Vertex vs Fragment Shaders in the Graphics Pipeline


Shaders are small programs that run on the GPU as part of drawing a scene. Some decide where geometry appears on screen, while others decide what that geometry looks like once it is drawn. The first useful distinction in that process is between vertex shaders and fragment shaders. A vertex shader runs once for each vertex in your mesh, while a fragment shader runs for the fragments generated inside the triangle coverage on screen, roughly one per covered pixel sample. Those two stages do different jobs and run at very different rates, which explains much of the behavior, cost, and visual output you see in real-time rendering.

This article builds a concrete model of where each stage runs, what data it reads, and what data it produces. It starts with the vertex-versus-fragment split because that is the foundation for the rest of the graphics pipeline. Later, once that baseline is clear, we place geometry, tessellation, and compute shaders in context.

Pipeline Position and Data Flow

Most real-time 3D engines follow a rasterization pipeline, meaning they start with triangle data and turn it into the 2D image you see on screen. In that process, vertices enter first, then become primitives such as triangles, then rasterization converts those triangles into fragments, and finally the surviving results are written into the framebuffer, which is the image buffer holding the current frame before it is displayed.
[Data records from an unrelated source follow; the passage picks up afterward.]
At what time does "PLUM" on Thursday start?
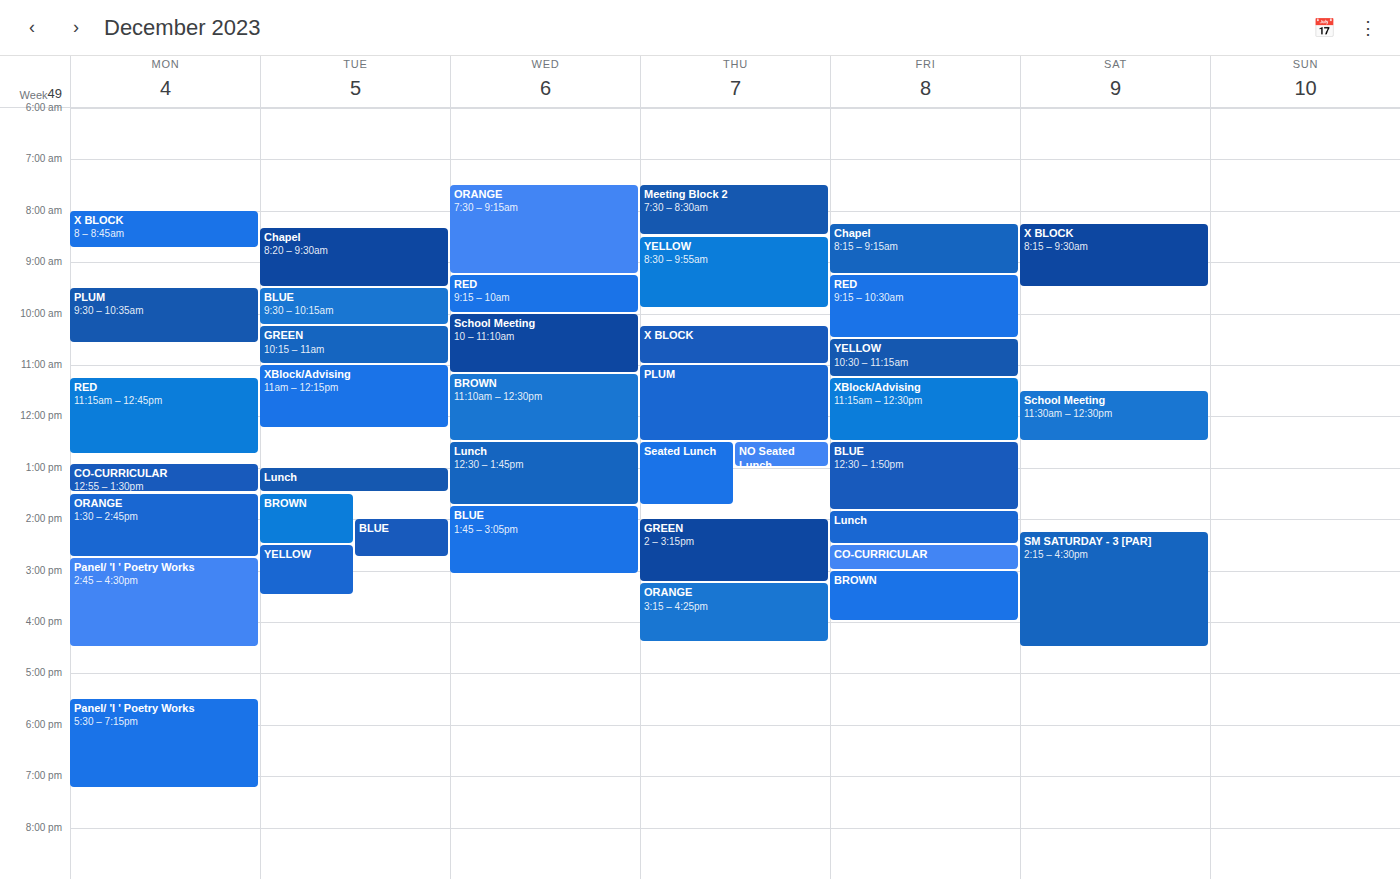
11:00 AMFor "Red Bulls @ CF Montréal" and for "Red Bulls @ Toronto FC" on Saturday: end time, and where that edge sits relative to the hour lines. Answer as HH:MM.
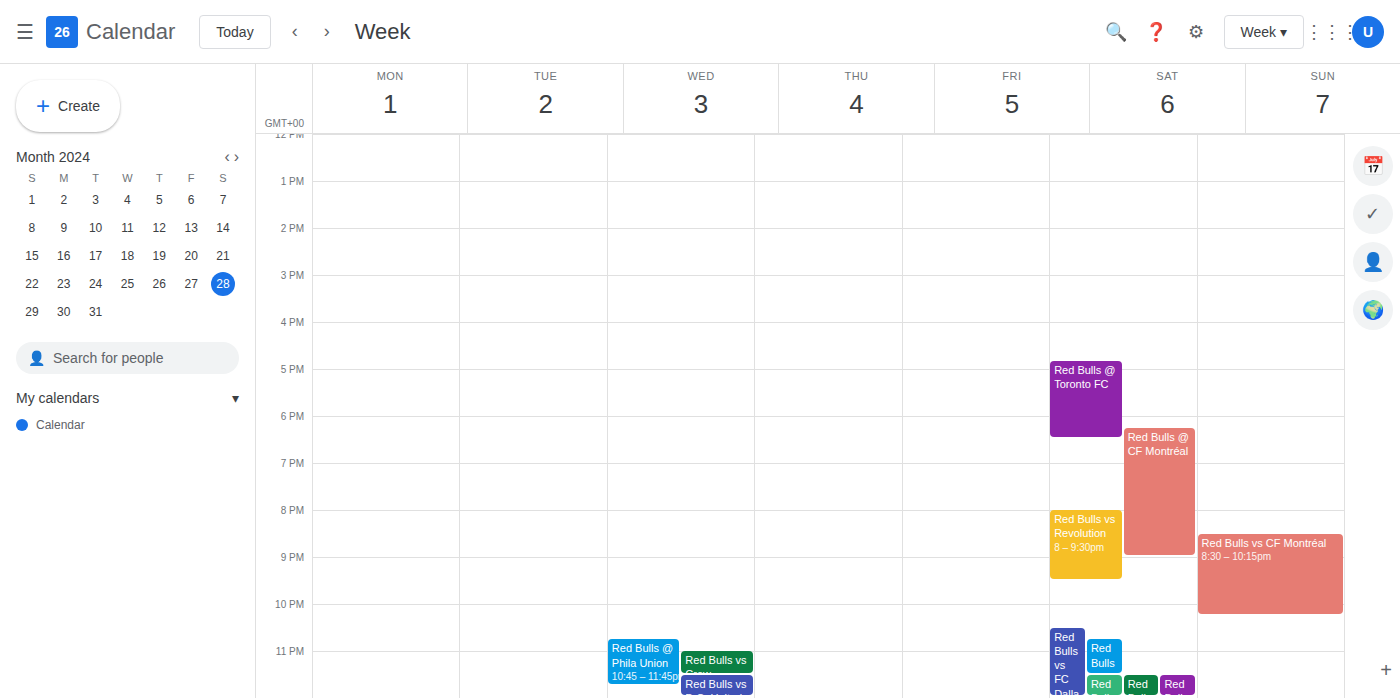
"Red Bulls @ CF Montréal": 21:00, exactly on the 21:00 line. "Red Bulls @ Toronto FC": 18:30, halfway between the 18:00 and 19:00 lines.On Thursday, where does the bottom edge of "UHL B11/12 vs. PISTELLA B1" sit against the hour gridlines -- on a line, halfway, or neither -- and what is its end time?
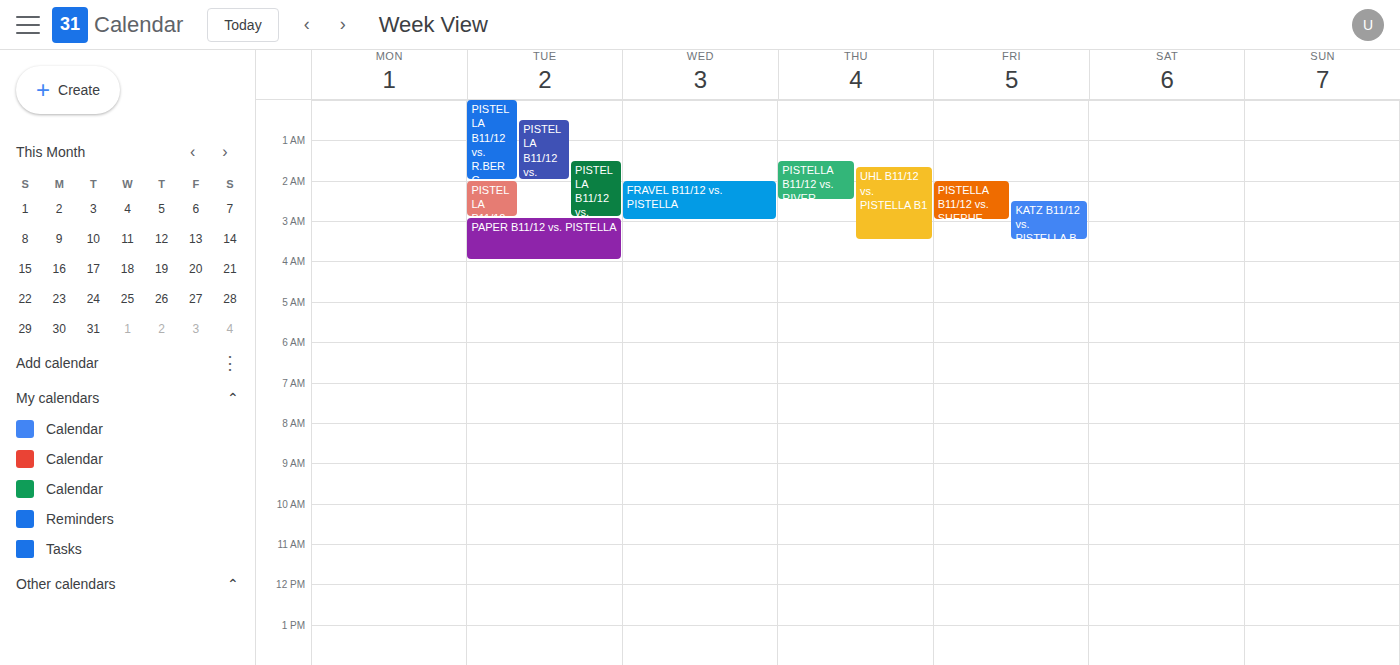
3:30 AM -- halfway between the 3 AM and 4 AM lines.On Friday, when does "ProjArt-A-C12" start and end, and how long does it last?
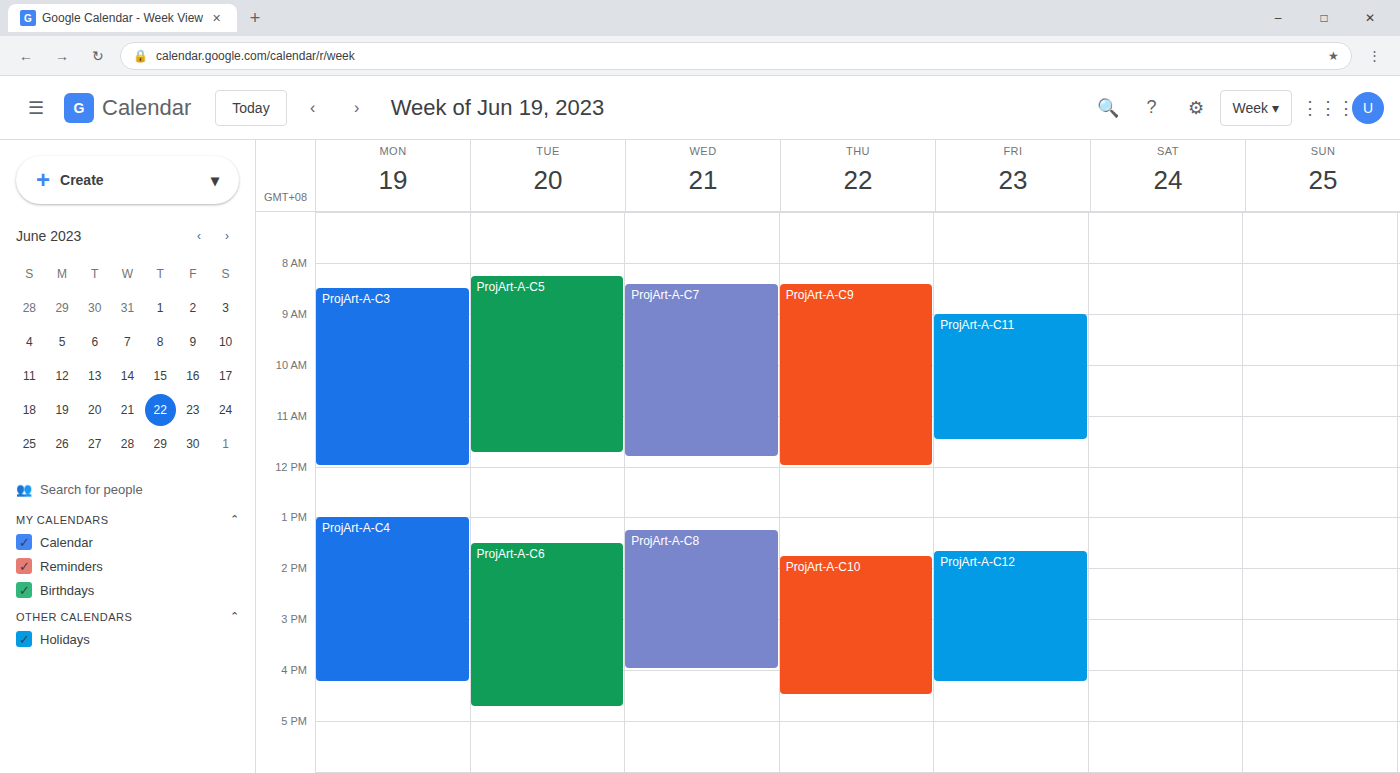
1:40 PM to 4:15 PM, 2 hours 35 minutesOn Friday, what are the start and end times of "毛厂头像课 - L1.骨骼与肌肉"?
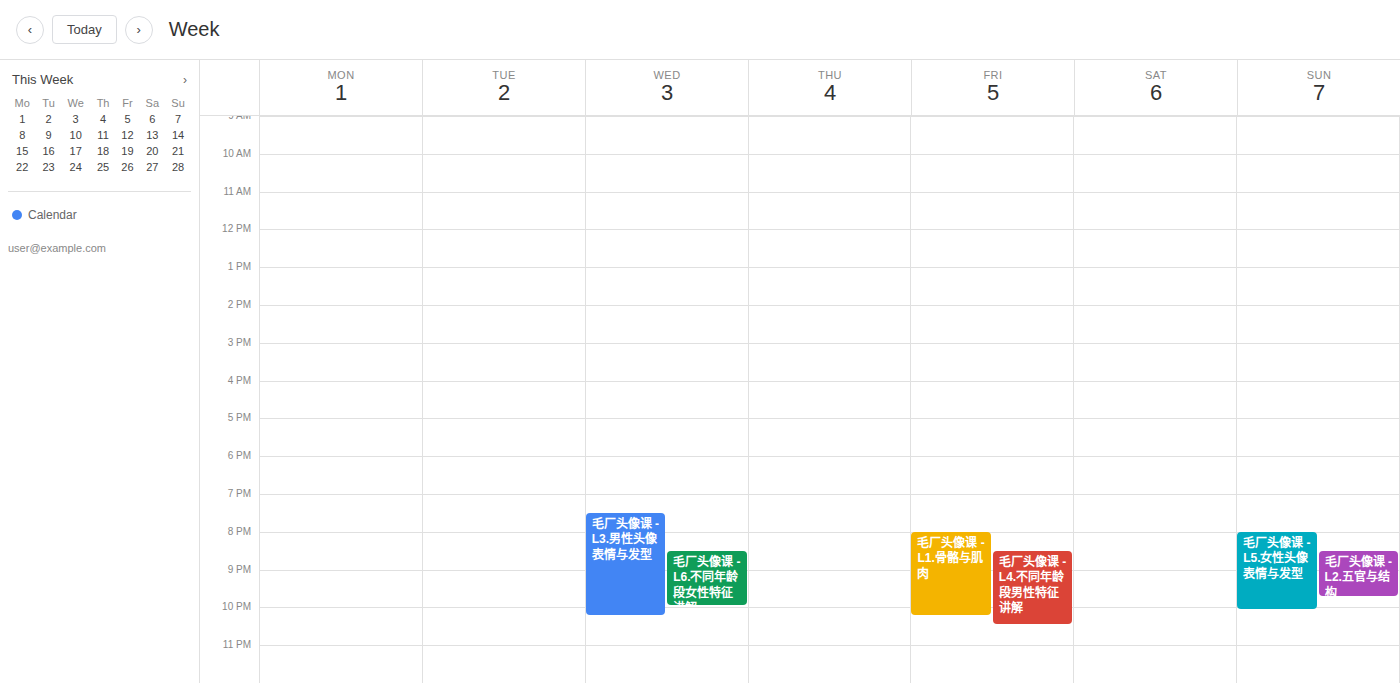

So the most important question is: what does each stage receive as input?

  • Vertex shader input: one vertex at a time (position, normal, UV, tangents, custom attributes)
  • Vertex shader output: transformed clip-space position plus per-vertex values that will be smoothly interpolated across the triangle, such as color, normals, or UVs
  • Fragment shader input: those interpolated values for each fragment plus textures, uniforms, and material parameters
  • Fragment shader output: one or more color/depth values written to render targets

Drag the triangle corners and switch focus between the stages. The main comparison is the important one: a single primitive triggers only a few vertex shader invocations, but can expand into many fragment shader invocations once it covers screen space. The optional-stage view then shows where tessellation, geometry, and compute fit relative to that main path.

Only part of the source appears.